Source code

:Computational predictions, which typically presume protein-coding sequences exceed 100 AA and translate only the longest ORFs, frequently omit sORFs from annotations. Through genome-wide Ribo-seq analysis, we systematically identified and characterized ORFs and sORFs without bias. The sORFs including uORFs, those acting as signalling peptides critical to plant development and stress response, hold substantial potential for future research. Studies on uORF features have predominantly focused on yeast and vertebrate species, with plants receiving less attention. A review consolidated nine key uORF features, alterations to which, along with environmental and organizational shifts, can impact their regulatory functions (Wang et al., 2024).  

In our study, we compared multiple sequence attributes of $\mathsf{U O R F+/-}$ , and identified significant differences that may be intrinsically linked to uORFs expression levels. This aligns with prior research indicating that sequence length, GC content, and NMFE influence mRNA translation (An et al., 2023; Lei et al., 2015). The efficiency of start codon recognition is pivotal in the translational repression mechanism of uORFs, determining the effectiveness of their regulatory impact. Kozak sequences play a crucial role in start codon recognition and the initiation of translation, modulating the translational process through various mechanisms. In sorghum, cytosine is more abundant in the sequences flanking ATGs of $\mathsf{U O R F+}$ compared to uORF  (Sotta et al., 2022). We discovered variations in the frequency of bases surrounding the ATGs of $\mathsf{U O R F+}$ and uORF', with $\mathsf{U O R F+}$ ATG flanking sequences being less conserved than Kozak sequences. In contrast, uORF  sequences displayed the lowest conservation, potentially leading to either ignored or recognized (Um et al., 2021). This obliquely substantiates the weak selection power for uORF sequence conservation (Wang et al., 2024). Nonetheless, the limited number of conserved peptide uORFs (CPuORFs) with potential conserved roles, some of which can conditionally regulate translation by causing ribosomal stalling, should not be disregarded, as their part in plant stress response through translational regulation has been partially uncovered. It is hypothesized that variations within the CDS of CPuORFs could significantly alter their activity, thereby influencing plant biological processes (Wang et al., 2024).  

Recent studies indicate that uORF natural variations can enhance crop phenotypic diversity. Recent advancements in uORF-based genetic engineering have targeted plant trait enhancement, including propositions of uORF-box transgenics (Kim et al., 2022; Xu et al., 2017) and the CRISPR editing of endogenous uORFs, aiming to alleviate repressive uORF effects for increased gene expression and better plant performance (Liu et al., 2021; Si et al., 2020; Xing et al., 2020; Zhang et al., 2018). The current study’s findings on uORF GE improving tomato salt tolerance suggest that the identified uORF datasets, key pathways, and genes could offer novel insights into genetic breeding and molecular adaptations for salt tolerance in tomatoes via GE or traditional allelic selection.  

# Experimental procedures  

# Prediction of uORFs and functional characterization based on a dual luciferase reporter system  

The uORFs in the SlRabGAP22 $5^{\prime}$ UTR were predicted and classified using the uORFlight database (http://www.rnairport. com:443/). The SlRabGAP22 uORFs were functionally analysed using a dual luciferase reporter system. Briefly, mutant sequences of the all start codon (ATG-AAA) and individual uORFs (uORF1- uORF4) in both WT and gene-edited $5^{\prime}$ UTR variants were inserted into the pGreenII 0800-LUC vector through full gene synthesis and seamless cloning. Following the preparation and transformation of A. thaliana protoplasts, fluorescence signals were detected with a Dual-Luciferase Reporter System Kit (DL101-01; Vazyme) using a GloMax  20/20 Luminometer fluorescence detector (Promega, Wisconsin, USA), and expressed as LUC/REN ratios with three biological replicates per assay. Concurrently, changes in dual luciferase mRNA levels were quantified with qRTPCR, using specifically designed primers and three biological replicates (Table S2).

-=-=-

Report every line of the data above that contains the string "including" by copying it in full.

## [RESPONSE FOR THIS EXERCISE]
:Computational predictions, which typically presume protein-coding sequences exceed 100 AA and translate only the longest ORFs, frequently omit sORFs from annotations. Through genome-wide Ribo-seq analysis, we systematically identified and characterized ORFs and sORFs without bias. The sORFs including uORFs, those acting as signalling peptides critical to plant development and stress response, hold substantial potential for future research. Studies on uORF features have predominantly focused on yeast and vertebrate species, with plants receiving less attention. A review consolidated nine key uORF features, alterations to which, along with environmental and organizational shifts, can impact their regulatory functions (Wang et al., 2024).  
Recent studies indicate that uORF natural variations can enhance crop phenotypic diversity. Recent advancements in uORF-based genetic engineering have targeted plant trait enhancement, including propositions of uORF-box transgenics (Kim et al., 2022; Xu et al., 2017) and the CRISPR editing of endogenous uORFs, aiming to alleviate repressive uORF effects for increased gene expression and better plant performance (Liu et al., 2021; Si et al., 2020; Xing et al., 2020; Zhang et al., 2018). The current study’s findings on uORF GE improving tomato salt tolerance suggest that the identified uORF datasets, key pathways, and genes could offer novel insights into genetic breeding and molecular adaptations for salt tolerance in tomatoes via GE or traditional allelic selection.  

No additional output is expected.